— Безусловно, любезный герцог.
— На какой же?
— На путь добра. Объясните, барон.
— Дело в том, герцог, — вполне серьезно начал министр, — что недавно Наполеон принимал смотр; двое или трое из старых ворчунов, как он их называет, изъявили желание возвратиться во Францию; он их отпустил, настойчиво советуя им послужить их доброму королю; это его собственные слова, герцог, могу вас уверить.
— Ну как, Блака? Что вы на это скажете? — спросил король с торжествующим видом, отрываясь на мгновение от огромной книги, раскрытой перед ним.
— Я скажу, ваше величество, что один из нас ошибается: или господин министр полиции, или я; но так как невозможно, чтобы ошибался господин министр полиции, ибо он охраняет благополучие и честь вашего величества, то, вероятно, ошибаюсь я. Однако на месте вашего величества я все же расспросил бы то лицо, о котором я имел честь докладывать; я даже настаиваю, чтобы ваше величество удостоили его этой чести.
— Извольте, герцог, по вашему совету я приму кого хотите, но я хочу принять его с оружием в руках. Господин министр, нет ли у вас донесения посвежее? На этом проставлено двадцатое февраля, а ведь сегодня уже третье марта.
— Нет, государь, но я жду нового донесения с минуты на минуту. Я выехал из дому с утра, и, может быть, оно получено без меня.
— Поезжайте в префектуру, и если оно еще не получено, то… — Людовик засмеялся, — то сочините сами; ведь так эго делается?
— Хвала Богу, государь, нам не нужно ничего выдумывать, — отвечал министр, — нас ежедневно заваливают самыми подробными доносами; их пишут всякие горемыки в надежде получить что-нибудь за услуги, которые они не оказывают, но хотели бы оказать.
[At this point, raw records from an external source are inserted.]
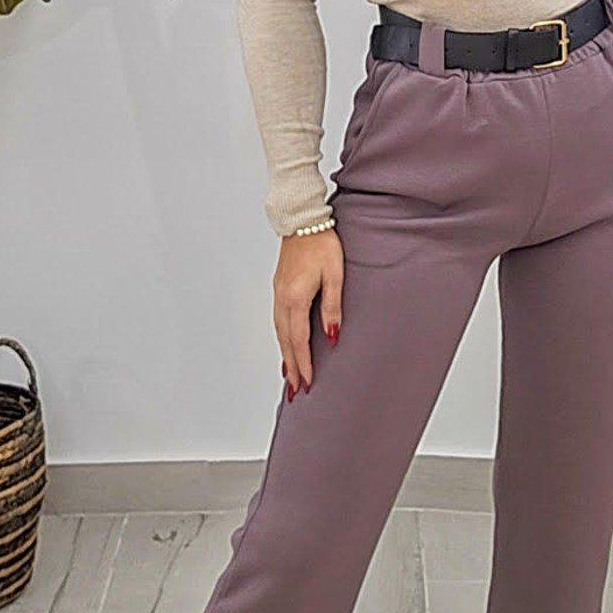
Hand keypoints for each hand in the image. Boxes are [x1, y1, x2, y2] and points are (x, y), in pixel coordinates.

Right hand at [274, 225, 343, 395]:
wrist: (303, 220)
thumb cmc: (322, 244)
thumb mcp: (334, 275)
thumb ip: (332, 308)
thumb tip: (332, 337)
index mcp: (295, 299)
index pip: (299, 341)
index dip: (304, 364)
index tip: (308, 383)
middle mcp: (282, 300)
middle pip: (285, 342)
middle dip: (291, 368)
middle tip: (296, 392)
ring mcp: (278, 294)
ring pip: (279, 333)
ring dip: (285, 356)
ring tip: (290, 377)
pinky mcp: (279, 289)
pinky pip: (279, 322)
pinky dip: (282, 339)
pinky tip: (287, 346)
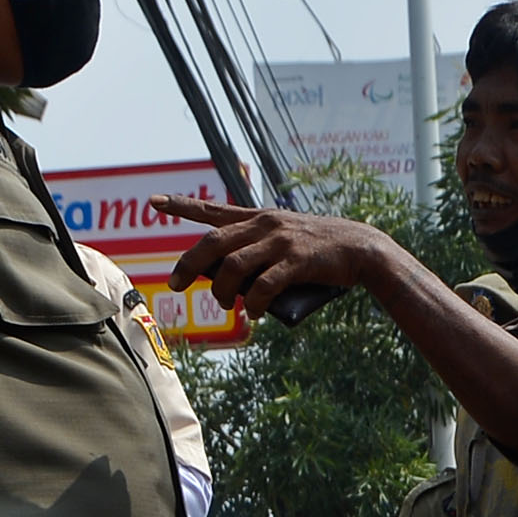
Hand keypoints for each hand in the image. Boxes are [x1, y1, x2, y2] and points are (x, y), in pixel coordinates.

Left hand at [153, 199, 405, 319]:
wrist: (363, 249)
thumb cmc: (324, 252)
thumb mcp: (287, 242)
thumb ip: (260, 254)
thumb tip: (234, 284)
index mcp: (259, 218)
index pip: (213, 210)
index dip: (182, 206)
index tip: (155, 202)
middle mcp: (265, 224)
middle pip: (212, 242)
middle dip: (188, 265)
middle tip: (175, 286)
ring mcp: (279, 242)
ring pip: (233, 266)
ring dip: (222, 291)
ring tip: (225, 306)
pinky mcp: (296, 261)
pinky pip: (263, 285)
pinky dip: (252, 303)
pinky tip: (251, 314)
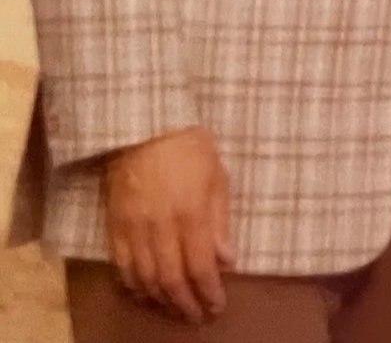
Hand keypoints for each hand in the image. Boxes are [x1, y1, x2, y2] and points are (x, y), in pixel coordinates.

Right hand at [102, 127, 233, 322]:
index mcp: (190, 214)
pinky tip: (144, 292)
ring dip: (160, 298)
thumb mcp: (217, 178)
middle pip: (170, 279)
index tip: (217, 307)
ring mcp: (132, 228)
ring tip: (175, 307)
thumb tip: (226, 260)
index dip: (208, 292)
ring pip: (144, 277)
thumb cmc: (190, 148)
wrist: (143, 125)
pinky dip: (132, 284)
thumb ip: (219, 222)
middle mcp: (159, 227)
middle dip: (185, 303)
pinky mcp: (113, 224)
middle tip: (197, 316)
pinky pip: (120, 264)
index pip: (200, 267)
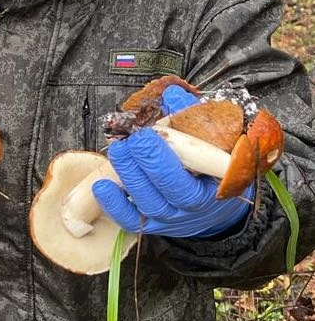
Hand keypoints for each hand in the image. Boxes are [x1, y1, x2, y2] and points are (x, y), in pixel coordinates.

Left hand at [92, 87, 251, 237]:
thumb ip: (194, 118)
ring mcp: (171, 218)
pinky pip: (130, 219)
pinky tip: (102, 184)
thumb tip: (172, 95)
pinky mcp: (152, 225)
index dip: (168, 156)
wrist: (217, 205)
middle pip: (168, 188)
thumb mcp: (216, 142)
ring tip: (119, 151)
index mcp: (214, 186)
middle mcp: (192, 206)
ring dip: (129, 175)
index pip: (196, 172)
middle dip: (147, 160)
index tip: (151, 133)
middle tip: (133, 138)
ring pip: (147, 202)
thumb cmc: (216, 169)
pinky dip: (114, 203)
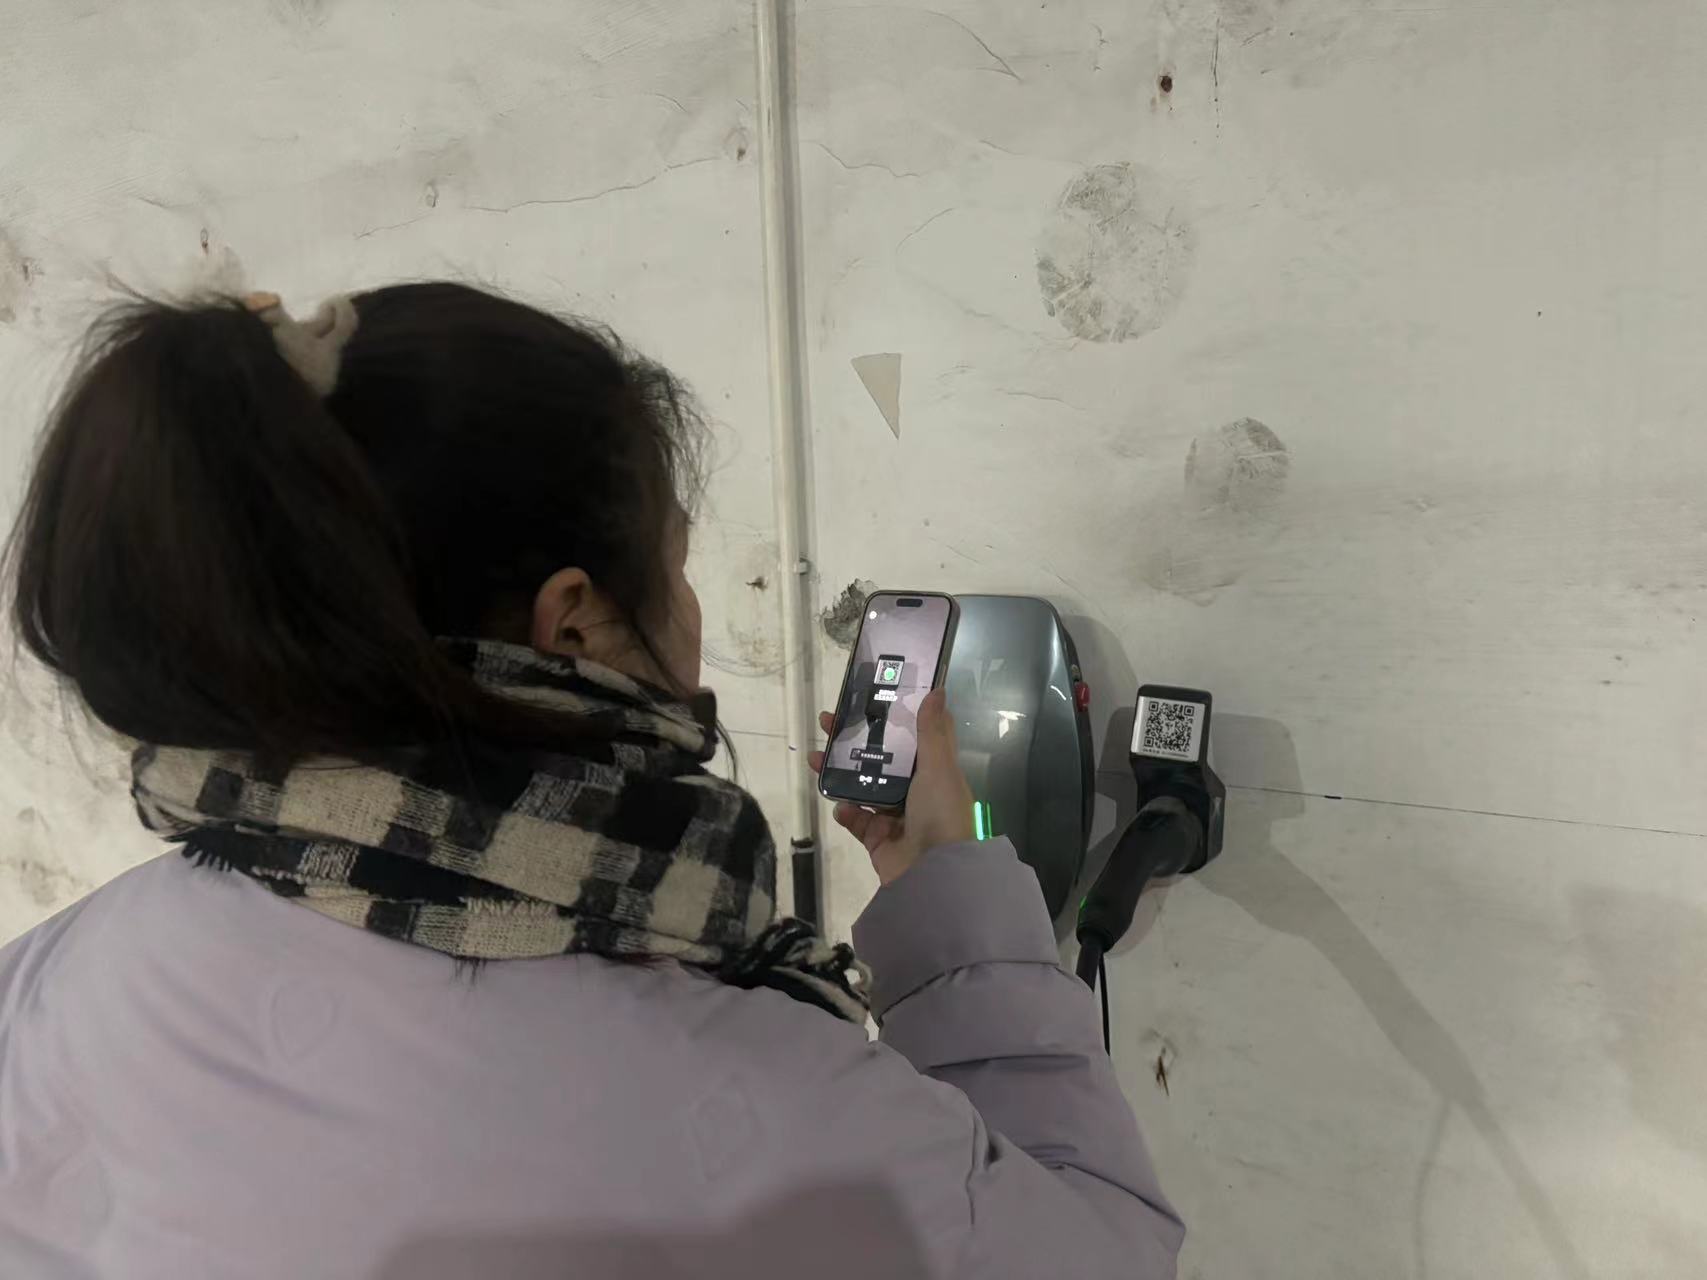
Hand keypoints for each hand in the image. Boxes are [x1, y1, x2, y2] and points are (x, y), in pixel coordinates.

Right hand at [808, 688, 974, 884]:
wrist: (933, 876)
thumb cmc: (940, 814)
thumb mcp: (939, 768)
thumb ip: (932, 732)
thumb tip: (937, 690)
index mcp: (933, 771)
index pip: (913, 736)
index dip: (894, 715)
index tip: (871, 694)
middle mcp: (914, 791)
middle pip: (880, 758)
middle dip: (854, 740)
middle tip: (827, 722)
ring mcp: (893, 816)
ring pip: (861, 786)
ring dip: (838, 772)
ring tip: (815, 758)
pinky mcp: (876, 838)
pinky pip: (855, 820)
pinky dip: (846, 812)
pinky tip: (841, 807)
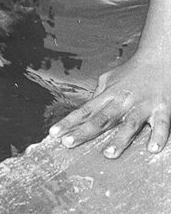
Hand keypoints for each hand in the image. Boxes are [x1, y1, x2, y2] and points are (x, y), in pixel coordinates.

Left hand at [48, 49, 170, 157]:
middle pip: (101, 119)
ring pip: (129, 124)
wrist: (159, 59)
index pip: (84, 110)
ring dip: (119, 140)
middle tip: (68, 143)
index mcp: (108, 94)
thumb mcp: (109, 79)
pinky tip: (152, 149)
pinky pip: (161, 126)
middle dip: (84, 132)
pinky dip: (158, 137)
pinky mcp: (162, 109)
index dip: (68, 122)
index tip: (53, 133)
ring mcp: (142, 105)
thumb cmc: (132, 71)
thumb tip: (86, 107)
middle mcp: (123, 101)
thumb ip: (99, 94)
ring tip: (108, 154)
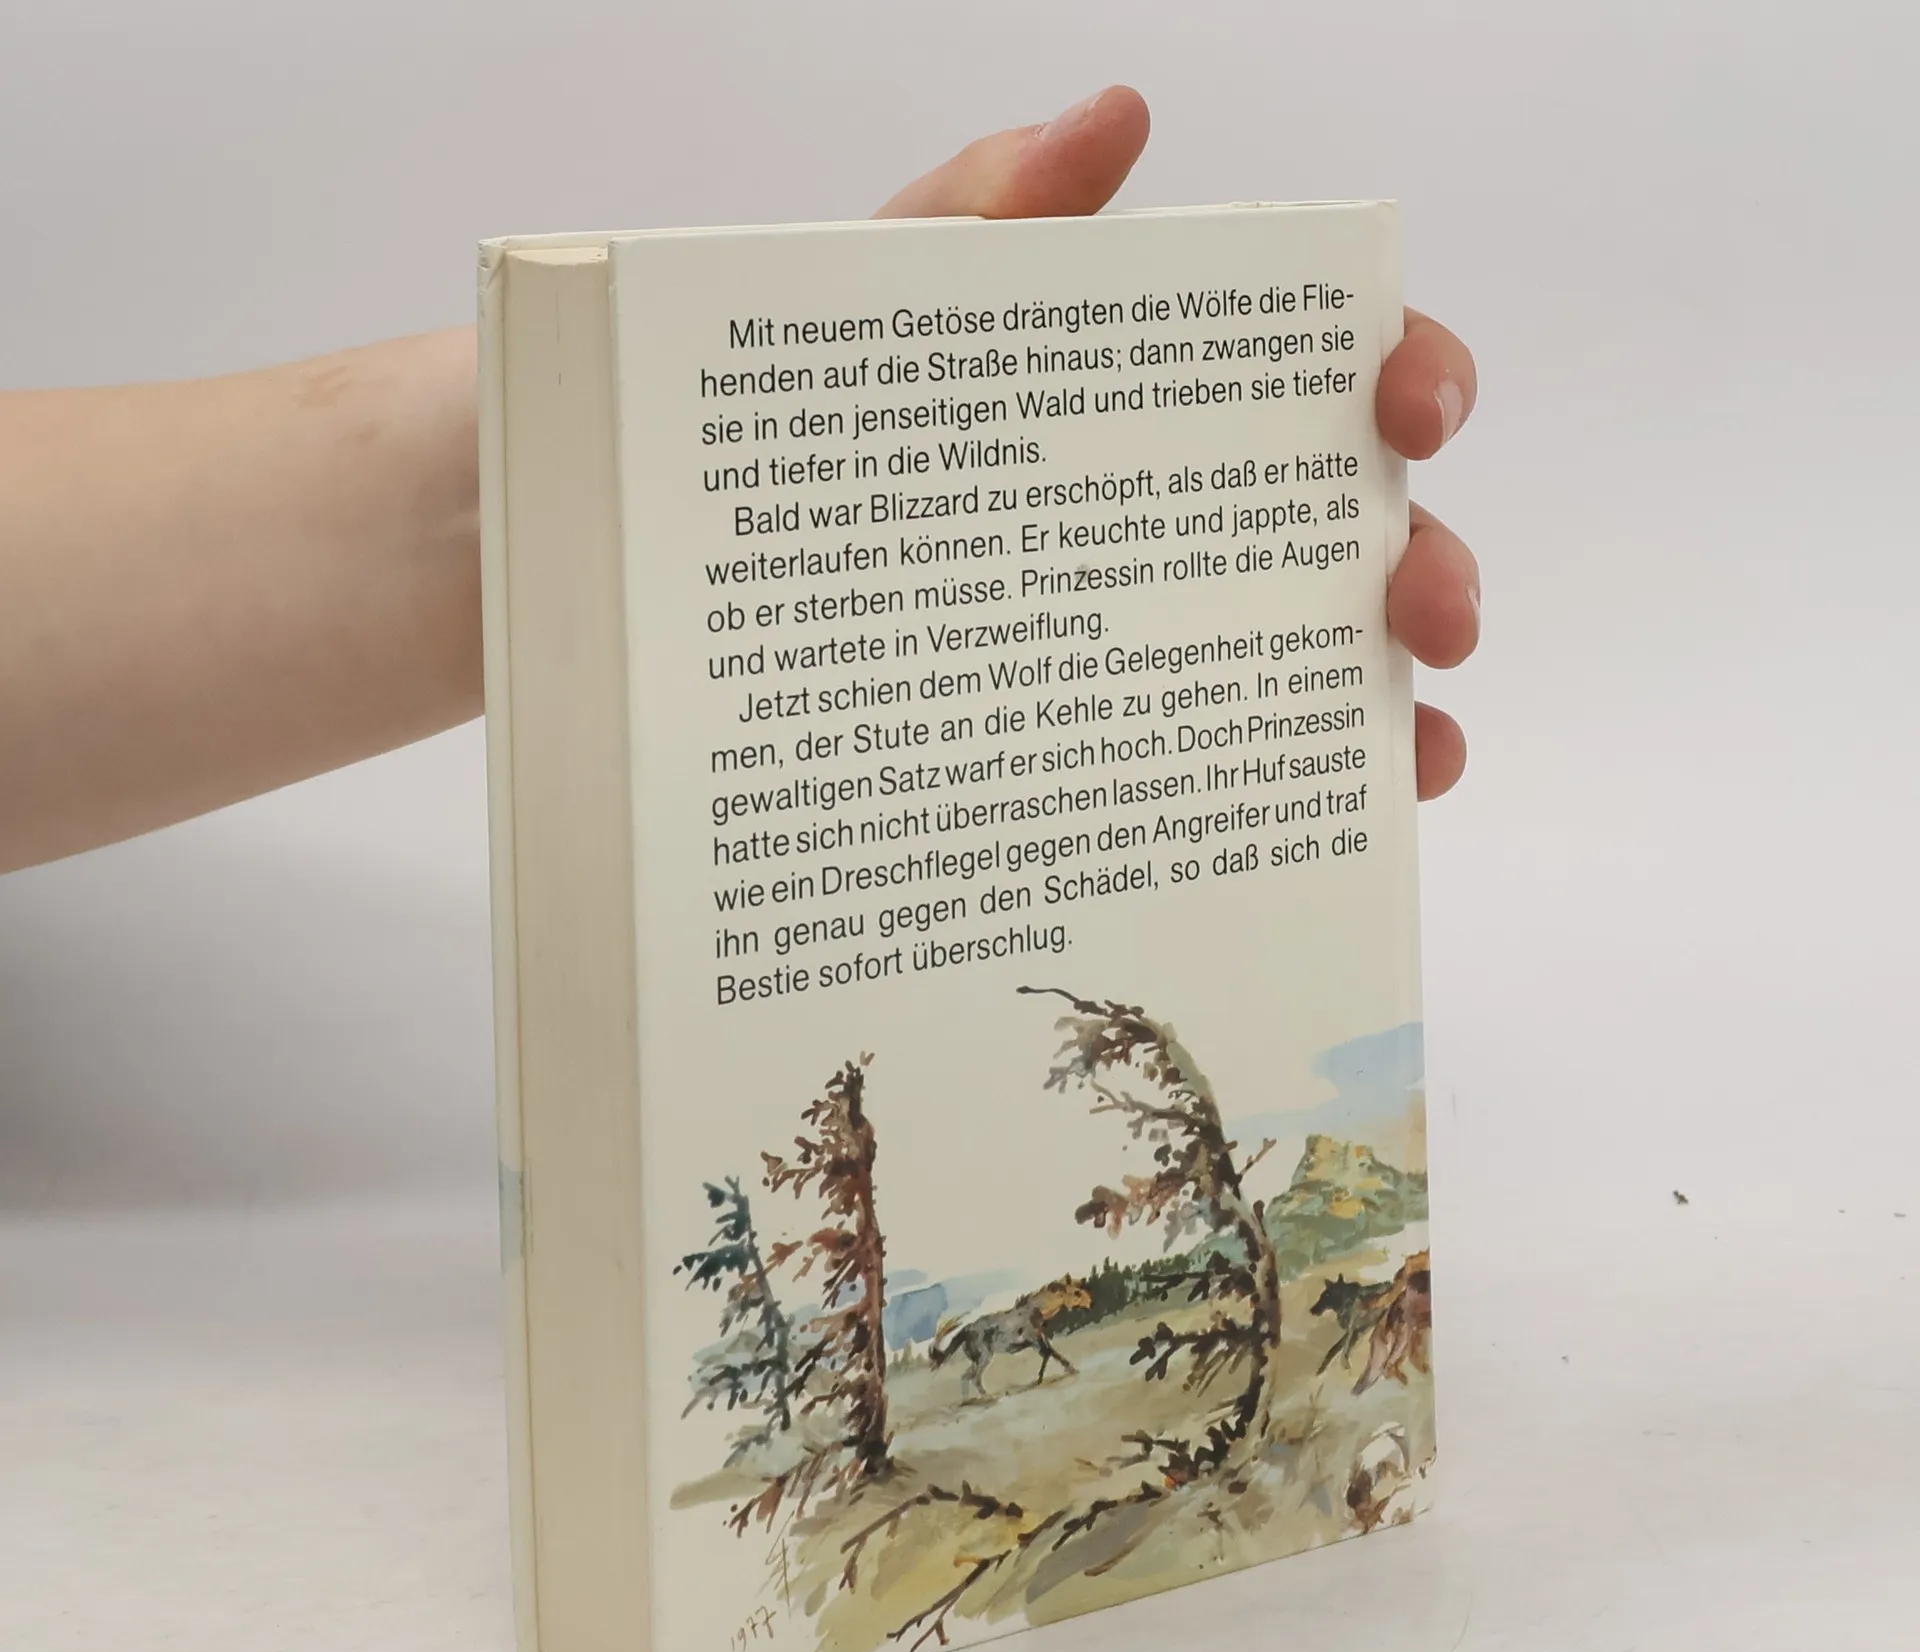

Они рассчитывают на счастливый случай и надеются, что какое-нибудь нежданное событие оправдает их предсказания.
— Хорошо, ступайте, — сказал король, — и не забудьте, что я вас жду.
— Ваше величество, через десять минут я здесь…
— А я, ваше величество, — сказал де Блака, — пойду приведу моего вестника.
— Постойте, постойте, — сказал король. — Знаете, Блака, мне придется изменить ваш герб; я дам вам орла с распущенными крыльями, держащего в когтях добычу, которая тщетно силится вырваться, и с девизом: Тепах[8].
— Я вас слушаю, ваше величество, — отвечал герцог, изнывая от нетерпения.
— Я хотел посоветоваться с вами об этом стихе: "Моlli fugiens anhelitu…"[9]. Помните, речь идет об олене, которого преследует волк. Ведь вы же охотник и главный начальник охоты на волков; как вам нравится это molli anhelitu?
— Превосходно, ваше величество. Но мой вестник похож на того оленя, о котором вы говорите, ибо он проехал двести двадцать льё на почтовых, и притом меньше чем в три дня.
— Это лишний труд и беспокойство, когда у нас есть телеграф, который сделал бы то же самое в три или четыре часа, и притом без всякой одышки.
— Государь, вы плохо вознаграждаете рвение бедного молодого человека, который примчался издалека, чтобы предостеречь ваше величество. Хотя бы ради графа Сальвьё, который мне его рекомендует, примите его милостиво, прошу вас.
— Граф Сальвьё? Камергер моего брата?
— Он самый.
— Да, да, ведь он в Марселе.
— Он оттуда мне и пишет.
— Так и он сообщает об этом заговоре?
— Нет, но рекомендует господина де Вильфора и поручает мне представить его вашему величеству.
— Вильфор! — вскричал король. — Так его зовут Вильфор?
— Да, сир.
— Это он и приехал из Марселя?
— Он самый.
— Что же вы сразу не назвали его имени? — сказал король, и на лице его показалась легкая тень беспокойства.
— Государь, я думал, что его имя неизвестно вашему величеству.
— Нет, нет, Блака; это человек дельный, благородного образа мыслей, главное — честолюбивый. Да вы же знаете его отца, хотя бы по имени…
— Его отца?
— Ну да, Нуартье.
— Нуартье-жирондиста? Сенатора?
— Вот именно.
— И ваше величество доверили государственную должность сыну такого человека?
— Блака, мой друг, вы ничего не понимаете; я вам сказал, что Вильфор честолюбив: чтобы выслужиться, он пожертвует всем, даже родным отцом.
— Так прикажите привести его?
— Сию же минуту. Где он?
— Ждет внизу, в моей карете.
— Ступайте за ним.
— Бегу.
И герцог побежал с живостью молодого человека; его искренний роялистский пыл придавал ему силы двадцатилетнего юноши.